Vom Straßenschläger zum Verschwörungsideologen: Über den Neonazi, der Ernst Kirchweger erschlug
Der Favoritner Kommunist und Antifaschist Ernst Kirchweger wurde am 31. März 1965 von einem jungen Neonazi niedergeschlagen und erlag zwei Tage später seinen Verletzungen. Kirchweger, der während des NS-Regimes im organisierten antifaschistischen Widerstand tätig war, wurde so zum ersten politischen Todesopfer in Österreich nach 1945. Der Name des jungen Neonazis: Günther Kümel. Lediglich zehn Monate blieb er für die Tat inhaftiert; das Gericht sprach ihn vom Vorwurf des Totschlags frei und erkannte lediglich eine „Notwehrübertretung“.
Bis heute ist Kümel, der inzwischen im Rhein-Main-Gebiet wohnt, in neofaschistischen Netzwerken aktiv. Seine Geschichte verleiht ihm Authentizität und Autorität, er referiert gern bei Studentenverbindungen, Neonazi-Parteien, kommentiert eifrig online beim COMPACT-Magazin oder verfasst Artikel für Neonazi-Postillen.
Der Vortrag gibt einen Überblick darüber, wie eine Neonazi-Karriere aussehen kann: Vom Rechtsterroristen und Straßenschläger zum gefragten Referenten, Geschichtsrevisionisten und Verschwörungsideologen. Er blickt auf die gesellschaftlichen Verhältnisse in Österreich und Deutschland, das Versagen der Justiz im Fall Kirchweger und die Kontinuitäten von Antikommunismus und Antisemitismus in der deutschsprachigen extremen Rechten.

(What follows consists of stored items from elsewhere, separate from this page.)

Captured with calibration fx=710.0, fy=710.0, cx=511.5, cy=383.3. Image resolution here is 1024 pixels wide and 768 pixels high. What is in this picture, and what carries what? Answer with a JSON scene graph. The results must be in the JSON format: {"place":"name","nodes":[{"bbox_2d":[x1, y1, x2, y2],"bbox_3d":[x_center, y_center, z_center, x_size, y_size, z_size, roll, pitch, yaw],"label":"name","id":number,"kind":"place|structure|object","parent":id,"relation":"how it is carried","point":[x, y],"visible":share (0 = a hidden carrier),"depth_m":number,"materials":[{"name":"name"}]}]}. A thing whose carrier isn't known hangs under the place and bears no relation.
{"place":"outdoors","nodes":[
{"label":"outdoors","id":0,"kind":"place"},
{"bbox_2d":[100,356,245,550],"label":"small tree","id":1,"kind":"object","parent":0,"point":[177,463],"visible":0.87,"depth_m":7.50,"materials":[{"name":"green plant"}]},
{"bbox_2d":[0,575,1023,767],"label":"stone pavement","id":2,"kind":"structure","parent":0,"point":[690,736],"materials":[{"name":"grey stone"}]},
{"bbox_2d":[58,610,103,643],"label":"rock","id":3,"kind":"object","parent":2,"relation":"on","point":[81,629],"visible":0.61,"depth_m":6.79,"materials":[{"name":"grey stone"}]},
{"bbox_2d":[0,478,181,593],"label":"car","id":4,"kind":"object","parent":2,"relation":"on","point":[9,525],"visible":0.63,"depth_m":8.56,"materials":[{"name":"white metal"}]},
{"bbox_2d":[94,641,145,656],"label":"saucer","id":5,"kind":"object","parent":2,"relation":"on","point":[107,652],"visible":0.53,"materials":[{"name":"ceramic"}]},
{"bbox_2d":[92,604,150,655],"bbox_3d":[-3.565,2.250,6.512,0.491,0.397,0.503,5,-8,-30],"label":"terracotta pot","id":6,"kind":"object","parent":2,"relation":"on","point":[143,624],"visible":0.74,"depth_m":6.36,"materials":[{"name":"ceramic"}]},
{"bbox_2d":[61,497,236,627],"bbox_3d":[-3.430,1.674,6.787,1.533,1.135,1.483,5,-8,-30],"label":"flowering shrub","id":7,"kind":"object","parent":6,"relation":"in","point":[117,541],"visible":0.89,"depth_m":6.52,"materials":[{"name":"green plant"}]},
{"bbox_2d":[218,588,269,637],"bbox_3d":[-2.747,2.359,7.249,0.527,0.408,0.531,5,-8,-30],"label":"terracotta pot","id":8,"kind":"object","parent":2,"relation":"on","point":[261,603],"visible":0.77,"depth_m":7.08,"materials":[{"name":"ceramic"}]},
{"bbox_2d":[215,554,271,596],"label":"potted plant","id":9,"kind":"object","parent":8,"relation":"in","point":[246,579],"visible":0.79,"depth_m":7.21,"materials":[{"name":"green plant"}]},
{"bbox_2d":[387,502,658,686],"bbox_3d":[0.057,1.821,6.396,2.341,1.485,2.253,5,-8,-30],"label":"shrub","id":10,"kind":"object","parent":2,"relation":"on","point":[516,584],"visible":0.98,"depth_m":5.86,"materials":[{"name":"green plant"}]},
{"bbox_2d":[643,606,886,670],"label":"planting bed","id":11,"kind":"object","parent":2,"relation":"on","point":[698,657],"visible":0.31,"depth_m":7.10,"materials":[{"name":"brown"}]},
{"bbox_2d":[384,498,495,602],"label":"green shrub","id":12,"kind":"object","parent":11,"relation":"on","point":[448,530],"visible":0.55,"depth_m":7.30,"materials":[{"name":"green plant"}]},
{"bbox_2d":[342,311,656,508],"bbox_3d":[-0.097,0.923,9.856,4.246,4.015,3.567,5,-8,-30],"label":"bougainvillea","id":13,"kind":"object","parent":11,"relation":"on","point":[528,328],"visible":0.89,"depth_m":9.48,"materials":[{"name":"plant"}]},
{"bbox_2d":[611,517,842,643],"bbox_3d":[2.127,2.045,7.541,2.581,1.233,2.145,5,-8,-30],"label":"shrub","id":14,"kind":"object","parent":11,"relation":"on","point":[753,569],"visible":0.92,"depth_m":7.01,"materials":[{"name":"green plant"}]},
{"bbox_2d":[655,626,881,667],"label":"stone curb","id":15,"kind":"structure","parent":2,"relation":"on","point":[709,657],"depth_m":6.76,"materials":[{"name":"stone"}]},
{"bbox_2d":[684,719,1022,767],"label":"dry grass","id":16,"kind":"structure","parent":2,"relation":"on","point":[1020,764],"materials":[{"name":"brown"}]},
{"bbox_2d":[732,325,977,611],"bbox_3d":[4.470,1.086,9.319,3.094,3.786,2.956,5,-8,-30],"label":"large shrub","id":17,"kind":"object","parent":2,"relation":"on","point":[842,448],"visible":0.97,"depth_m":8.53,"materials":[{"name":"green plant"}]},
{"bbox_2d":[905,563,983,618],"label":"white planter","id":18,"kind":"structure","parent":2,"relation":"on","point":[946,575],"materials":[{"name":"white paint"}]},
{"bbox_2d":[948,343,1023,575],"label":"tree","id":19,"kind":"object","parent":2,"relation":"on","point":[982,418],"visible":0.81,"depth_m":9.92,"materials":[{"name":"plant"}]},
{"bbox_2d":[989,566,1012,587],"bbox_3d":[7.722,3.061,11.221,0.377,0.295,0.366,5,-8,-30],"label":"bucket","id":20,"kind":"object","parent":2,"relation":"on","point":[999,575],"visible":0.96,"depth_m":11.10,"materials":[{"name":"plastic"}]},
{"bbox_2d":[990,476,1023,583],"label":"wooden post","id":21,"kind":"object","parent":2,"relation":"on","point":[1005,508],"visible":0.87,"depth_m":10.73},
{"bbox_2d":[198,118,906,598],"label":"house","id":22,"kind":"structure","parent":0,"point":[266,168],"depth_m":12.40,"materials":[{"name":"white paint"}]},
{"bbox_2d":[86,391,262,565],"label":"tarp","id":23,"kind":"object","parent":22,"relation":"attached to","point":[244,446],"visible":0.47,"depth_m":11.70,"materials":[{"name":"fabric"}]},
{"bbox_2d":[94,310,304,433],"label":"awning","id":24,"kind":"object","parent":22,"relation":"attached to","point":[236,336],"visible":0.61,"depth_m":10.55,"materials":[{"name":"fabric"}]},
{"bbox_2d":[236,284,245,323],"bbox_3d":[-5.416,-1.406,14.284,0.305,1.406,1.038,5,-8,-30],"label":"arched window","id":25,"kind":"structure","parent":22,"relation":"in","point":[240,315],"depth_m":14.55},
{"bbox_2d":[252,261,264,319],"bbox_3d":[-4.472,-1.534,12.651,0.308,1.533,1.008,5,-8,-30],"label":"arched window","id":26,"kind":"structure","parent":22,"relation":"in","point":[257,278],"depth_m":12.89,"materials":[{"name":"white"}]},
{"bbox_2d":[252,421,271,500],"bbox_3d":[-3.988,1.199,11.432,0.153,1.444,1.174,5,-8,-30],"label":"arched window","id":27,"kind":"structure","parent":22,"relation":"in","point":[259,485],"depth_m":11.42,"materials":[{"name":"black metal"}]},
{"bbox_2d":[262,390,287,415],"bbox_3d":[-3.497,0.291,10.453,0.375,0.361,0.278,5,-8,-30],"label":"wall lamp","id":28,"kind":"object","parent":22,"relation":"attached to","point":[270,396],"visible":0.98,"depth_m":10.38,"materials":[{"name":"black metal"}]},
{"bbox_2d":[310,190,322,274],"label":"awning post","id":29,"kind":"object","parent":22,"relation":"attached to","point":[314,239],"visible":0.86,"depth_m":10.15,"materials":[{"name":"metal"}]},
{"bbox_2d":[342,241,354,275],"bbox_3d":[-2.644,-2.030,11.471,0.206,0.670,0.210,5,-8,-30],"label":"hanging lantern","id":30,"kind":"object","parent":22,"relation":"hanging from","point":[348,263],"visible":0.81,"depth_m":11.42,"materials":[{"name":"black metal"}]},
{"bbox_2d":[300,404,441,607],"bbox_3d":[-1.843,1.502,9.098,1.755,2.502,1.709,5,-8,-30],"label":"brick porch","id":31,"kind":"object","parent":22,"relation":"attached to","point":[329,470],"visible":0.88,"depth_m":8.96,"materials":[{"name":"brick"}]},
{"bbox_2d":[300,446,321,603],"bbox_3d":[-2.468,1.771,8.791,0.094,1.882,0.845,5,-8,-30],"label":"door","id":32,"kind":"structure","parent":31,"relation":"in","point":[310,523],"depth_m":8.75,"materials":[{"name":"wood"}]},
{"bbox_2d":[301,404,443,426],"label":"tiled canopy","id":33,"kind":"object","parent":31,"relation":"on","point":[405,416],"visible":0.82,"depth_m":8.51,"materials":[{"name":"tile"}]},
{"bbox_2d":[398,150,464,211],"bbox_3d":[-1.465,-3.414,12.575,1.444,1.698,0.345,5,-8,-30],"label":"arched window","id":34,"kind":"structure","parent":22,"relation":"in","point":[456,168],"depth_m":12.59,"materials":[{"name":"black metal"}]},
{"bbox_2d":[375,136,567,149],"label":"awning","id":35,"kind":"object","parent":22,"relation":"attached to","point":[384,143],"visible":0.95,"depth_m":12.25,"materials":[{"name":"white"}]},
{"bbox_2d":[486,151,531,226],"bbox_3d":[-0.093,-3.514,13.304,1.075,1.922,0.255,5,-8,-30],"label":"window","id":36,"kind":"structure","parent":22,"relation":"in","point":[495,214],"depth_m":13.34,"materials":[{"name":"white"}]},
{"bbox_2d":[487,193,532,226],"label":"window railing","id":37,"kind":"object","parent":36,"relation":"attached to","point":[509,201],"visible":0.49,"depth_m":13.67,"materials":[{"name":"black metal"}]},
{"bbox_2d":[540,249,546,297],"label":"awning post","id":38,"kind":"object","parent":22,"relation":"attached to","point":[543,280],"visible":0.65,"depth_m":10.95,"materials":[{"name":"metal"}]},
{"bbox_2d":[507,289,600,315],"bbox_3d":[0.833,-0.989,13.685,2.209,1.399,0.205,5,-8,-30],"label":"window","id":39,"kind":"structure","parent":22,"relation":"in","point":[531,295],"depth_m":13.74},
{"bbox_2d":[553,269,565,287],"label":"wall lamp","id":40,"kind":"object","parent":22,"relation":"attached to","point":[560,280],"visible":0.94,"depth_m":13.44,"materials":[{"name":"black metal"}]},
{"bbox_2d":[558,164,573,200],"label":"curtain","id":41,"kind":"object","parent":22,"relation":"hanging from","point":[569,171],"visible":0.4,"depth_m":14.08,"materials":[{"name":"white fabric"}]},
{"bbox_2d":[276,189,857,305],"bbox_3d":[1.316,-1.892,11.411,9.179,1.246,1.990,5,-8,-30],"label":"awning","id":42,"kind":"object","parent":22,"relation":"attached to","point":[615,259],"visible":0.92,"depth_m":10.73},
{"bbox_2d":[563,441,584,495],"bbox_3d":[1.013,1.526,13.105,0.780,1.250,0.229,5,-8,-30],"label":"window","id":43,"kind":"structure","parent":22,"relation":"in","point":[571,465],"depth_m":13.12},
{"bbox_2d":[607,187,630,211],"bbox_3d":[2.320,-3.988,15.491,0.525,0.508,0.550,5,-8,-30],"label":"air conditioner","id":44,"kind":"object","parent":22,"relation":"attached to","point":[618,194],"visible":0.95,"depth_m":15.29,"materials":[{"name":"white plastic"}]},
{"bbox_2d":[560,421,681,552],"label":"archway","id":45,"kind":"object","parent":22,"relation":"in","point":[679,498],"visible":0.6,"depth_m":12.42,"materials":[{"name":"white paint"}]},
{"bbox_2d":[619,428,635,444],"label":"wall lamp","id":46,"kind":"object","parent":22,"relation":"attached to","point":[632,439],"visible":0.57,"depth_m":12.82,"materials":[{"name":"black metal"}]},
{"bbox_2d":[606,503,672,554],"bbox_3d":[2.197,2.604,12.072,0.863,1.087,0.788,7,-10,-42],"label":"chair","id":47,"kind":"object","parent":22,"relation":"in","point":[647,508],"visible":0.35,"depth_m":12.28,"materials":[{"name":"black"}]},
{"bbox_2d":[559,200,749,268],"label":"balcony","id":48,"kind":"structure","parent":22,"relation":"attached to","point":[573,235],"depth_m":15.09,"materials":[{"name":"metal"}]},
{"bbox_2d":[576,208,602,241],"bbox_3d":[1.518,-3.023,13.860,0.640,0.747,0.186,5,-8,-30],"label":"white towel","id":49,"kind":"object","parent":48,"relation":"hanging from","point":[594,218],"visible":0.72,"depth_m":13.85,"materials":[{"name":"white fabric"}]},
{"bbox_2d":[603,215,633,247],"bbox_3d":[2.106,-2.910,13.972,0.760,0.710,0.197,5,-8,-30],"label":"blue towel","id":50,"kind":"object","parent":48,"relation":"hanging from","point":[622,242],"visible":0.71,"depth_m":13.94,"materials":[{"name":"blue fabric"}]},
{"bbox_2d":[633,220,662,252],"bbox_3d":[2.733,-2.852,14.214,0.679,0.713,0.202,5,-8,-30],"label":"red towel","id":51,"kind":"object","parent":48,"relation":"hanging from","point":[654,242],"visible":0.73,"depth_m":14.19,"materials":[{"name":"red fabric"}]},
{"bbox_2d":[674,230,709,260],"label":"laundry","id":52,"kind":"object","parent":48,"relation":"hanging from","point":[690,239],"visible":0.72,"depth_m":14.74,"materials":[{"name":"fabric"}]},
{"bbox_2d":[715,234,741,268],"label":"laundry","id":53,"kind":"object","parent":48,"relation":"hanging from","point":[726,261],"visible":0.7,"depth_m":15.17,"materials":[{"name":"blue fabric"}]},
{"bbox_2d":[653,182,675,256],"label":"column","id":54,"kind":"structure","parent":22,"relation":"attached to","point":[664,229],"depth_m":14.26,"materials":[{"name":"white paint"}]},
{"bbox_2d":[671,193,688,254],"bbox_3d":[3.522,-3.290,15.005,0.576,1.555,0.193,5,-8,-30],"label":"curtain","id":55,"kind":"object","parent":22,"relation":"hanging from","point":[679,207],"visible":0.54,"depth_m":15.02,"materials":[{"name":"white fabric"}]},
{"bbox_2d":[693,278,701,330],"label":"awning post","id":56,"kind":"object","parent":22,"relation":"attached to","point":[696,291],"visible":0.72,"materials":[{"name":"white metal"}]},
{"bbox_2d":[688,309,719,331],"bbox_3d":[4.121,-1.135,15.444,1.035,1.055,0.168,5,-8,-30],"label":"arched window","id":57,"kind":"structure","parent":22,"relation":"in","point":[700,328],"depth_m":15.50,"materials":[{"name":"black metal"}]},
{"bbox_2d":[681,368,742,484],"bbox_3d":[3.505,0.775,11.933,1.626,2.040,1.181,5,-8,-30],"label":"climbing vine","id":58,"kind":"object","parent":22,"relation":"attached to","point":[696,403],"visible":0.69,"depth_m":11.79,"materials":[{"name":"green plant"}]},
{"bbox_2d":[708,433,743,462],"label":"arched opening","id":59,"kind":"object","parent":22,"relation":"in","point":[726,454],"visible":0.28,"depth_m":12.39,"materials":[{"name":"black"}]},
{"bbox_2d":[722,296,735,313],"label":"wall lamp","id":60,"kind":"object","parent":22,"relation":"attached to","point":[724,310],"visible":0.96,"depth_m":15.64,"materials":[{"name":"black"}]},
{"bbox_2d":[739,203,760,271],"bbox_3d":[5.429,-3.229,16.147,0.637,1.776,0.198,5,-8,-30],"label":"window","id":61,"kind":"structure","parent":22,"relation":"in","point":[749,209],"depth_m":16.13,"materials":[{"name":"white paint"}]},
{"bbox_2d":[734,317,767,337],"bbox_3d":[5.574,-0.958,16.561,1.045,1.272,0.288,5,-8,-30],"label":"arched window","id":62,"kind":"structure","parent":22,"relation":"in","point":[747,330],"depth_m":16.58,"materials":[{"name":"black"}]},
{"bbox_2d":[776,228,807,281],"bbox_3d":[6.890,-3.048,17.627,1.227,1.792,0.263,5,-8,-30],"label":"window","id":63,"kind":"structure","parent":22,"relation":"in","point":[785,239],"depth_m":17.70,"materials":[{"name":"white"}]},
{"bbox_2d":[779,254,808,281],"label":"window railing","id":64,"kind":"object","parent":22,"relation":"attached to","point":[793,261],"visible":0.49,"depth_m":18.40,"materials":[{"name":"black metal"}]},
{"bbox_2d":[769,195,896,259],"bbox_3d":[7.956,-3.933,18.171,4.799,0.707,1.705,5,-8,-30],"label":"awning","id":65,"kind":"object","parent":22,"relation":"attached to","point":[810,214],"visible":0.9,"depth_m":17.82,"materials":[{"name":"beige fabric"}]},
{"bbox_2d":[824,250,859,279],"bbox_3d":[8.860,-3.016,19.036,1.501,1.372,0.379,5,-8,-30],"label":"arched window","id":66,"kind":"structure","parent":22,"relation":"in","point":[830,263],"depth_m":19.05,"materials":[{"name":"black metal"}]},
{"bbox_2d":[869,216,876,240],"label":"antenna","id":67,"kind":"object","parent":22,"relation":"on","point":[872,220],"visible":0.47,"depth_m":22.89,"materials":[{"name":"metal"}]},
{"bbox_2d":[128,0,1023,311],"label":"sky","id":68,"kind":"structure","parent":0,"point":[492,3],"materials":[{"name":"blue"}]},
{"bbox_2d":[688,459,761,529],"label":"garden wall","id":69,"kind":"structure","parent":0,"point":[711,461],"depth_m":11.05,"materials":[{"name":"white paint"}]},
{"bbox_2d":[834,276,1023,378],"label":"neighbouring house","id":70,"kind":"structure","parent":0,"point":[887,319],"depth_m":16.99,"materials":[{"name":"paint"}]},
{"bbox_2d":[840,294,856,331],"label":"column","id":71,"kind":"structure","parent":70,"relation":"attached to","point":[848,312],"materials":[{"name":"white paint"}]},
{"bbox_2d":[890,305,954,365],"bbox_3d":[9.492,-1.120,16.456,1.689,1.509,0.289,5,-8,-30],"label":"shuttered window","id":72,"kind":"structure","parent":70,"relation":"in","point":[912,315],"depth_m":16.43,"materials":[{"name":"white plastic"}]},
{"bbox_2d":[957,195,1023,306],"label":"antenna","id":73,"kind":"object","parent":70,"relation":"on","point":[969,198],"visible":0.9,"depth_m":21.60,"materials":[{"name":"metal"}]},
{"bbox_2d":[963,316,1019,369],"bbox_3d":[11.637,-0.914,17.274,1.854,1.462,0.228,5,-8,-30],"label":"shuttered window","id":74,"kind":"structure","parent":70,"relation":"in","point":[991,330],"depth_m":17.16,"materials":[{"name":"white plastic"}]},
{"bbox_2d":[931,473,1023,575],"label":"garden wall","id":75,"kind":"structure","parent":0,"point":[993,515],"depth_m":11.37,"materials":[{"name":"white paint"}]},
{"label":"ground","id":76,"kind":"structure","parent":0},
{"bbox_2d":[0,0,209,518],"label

Der Referent Jacob Weyrauch ist freier Journalist, Rechercheur und Bildungsreferent. Er schreibt u.a. für die Zeitungen LOTTA (Antifaschistische Zeitung für NRW; Rheinland-Pfalz und Hessen) sowie das Antifaschistische Infoblatt und publiziert zur extremen Rechten und anliegenden Spektren in Hessen und der BRD.